Apple said on Thursday that revenues shrank for a second straight quarter compared with a year ago, though its results were still ahead of analysts’ forecasts as iPhone sales bounced back more quickly than expected.
Total revenues fell 2.5 per cent year-on-year to $94.8bn, driven by steep declines in sales of Mac computers and iPads, while net profits were down 3.4 per cent to $24.2bn. Analysts had predicted $93bn in revenue and $22.6bn in net profits, according to Refinitiv.
“The macro environment is tougher than it was, and that affected the PC and tablet industry,” finance chief Luca Maestri told the Financial Times.
Maestri blamed “significant headwinds in foreign exchange”, saying they accounted for a 5.4 percentage point hit to revenue. In constant currency, he said, revenues would have grown 3 per cent.
Sales of the iPhone, which accounted for 54 per cent of total revenue, rose 2 per cent to $51.3bn, ahead of estimates at $48.9bn.

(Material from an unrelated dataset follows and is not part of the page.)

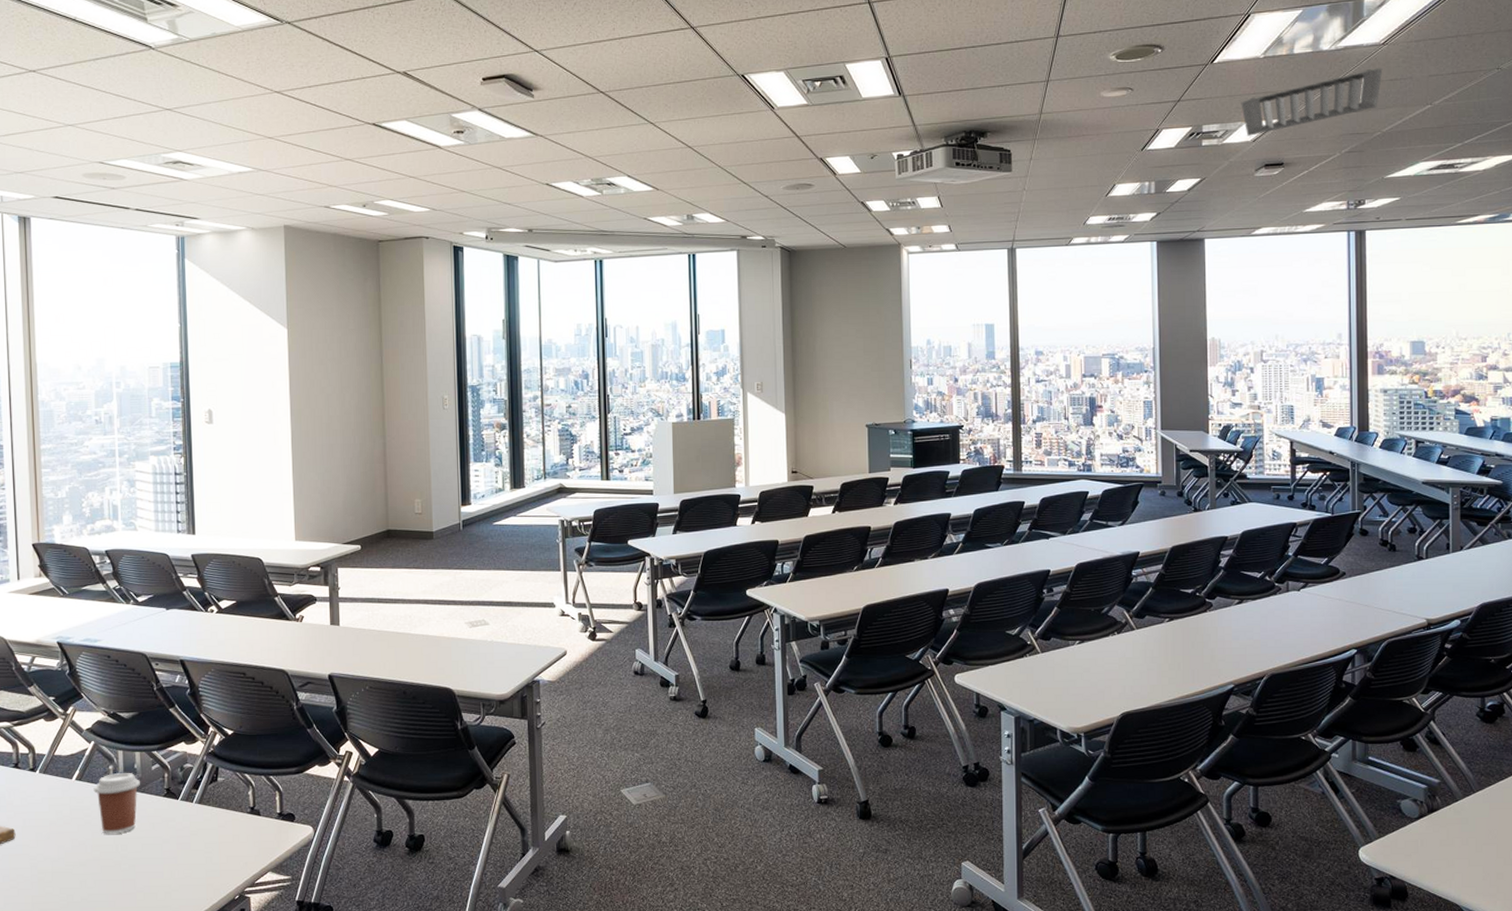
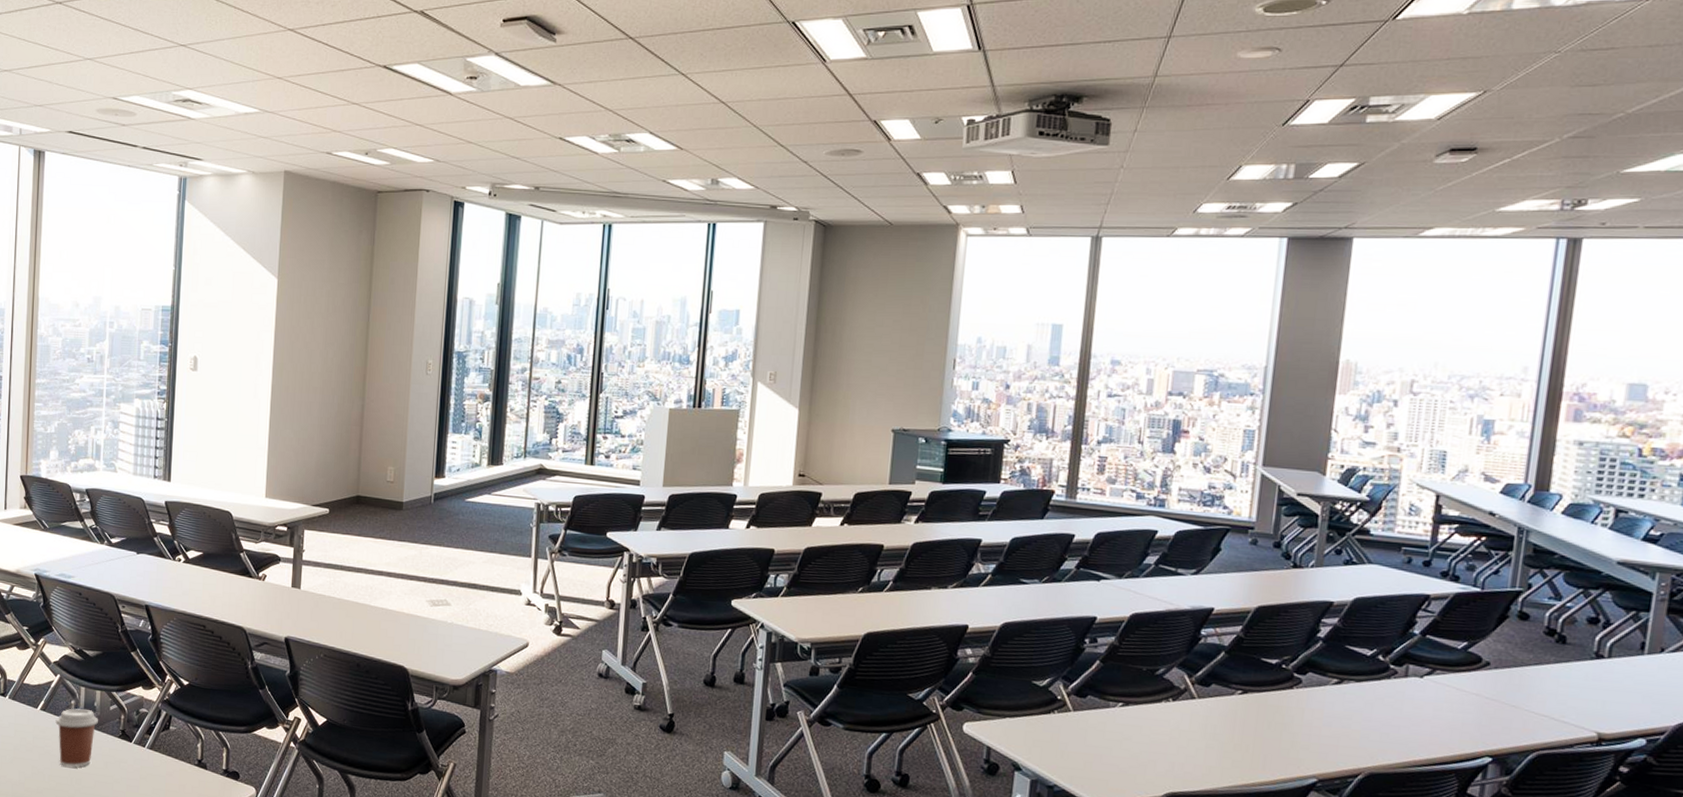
ceiling vent: present [1241,68,1383,136] -> none [1427,30,1640,112]

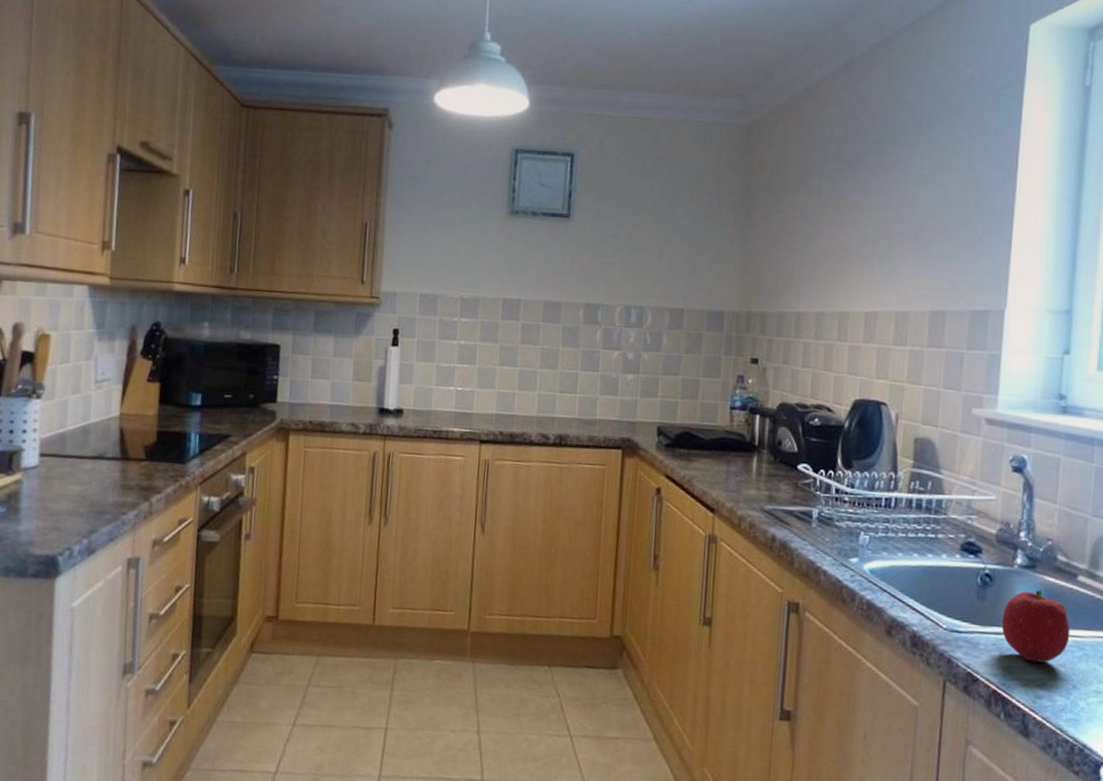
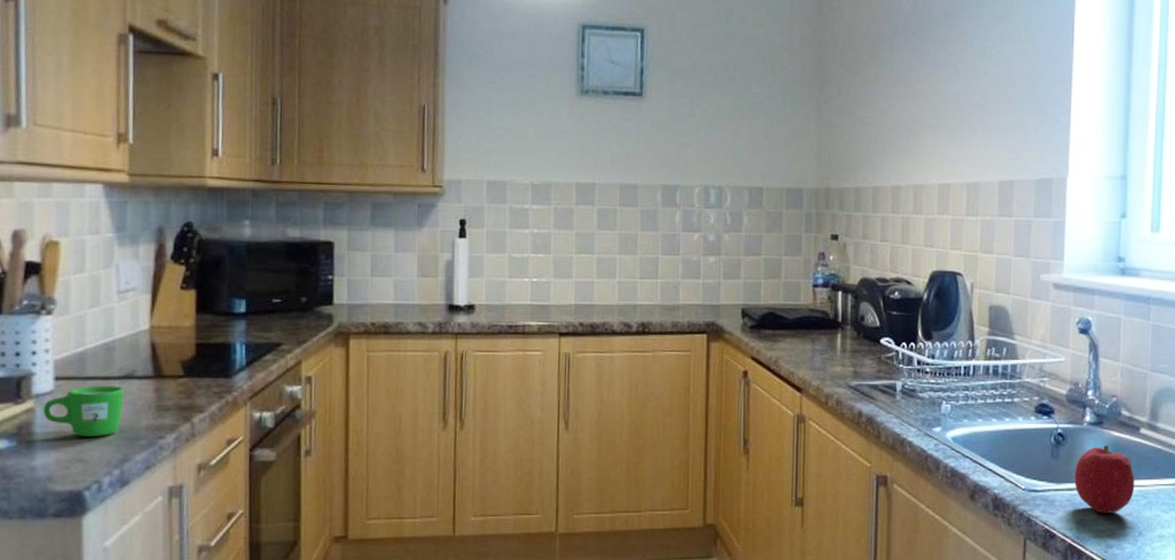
mug: none [28,463,96,509] -> present [43,385,125,438]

The results suggest that some customers who were unable to purchase a new phone in the holiday quarter, when Apple was battling supply chain disruptions in China related to Covid-19, may have postponed their purchase.
“We saw significant acceleration in iPhone revenue from December to March,” Maestri said, recalling that smartphone revenues had declined 8 per cent in the previous quarter. “The ones we lost in December, we got some back in March and we’re going to get the rest at a later point.”
Services, a division that includes App Store sales and recurring digital subscriptions, rose 5.5 per cent to $20.1bn, in line with forecasts but slower than the 17 per gain recorded a year ago. The fast-growing and high-margin unit now has 975mn paying customers — up 150mn in the past 12 months — and accounts for 22 per cent of all revenues.
Mac sales fell 31 per cent, worse than the 25 per cent decline that analysts had expected amid broader weakness in the PC market. iPad sales were also down 13 per cent, as expected, while the wearables division, which includes AirPods and the Apple Watch, were 1 per cent lower.
Dipanjan Chatterjee, analyst at Forrester, said these declines were “a harbinger of the uphill climb most consumer brands will face in the months ahead as consumers grow increasingly skittish about overextending themselves”.
“The pandemic spending euphoria is over,” he added.
Regionally, Apple results were buoyed by emerging markets. Sales in Asia, excluding China and Japan, were up 15.3 per cent to $8.1bn. Sales fell about 3 per cent in China and 8 per cent in the US.
Chief executive Tim Cook said in a press release: “We are pleased to report an all-time record in services and a March quarter record for iPhone despite the challenging macroeconomic environment, and to have our installed base of active devices reach an all-time high.”
Shares in the $2.6tn tech group have climbed by about 32 per cent year-to-date. The stock rose nearly 2 per cent in after-hours trading following the results.
Apple announced its board had authorised the spending of $90bn on share buybacks in the coming 12 months, as expected. Apple has repurchased nearly $600bn in shares over the past decade, according to S&P Global Market Intelligence.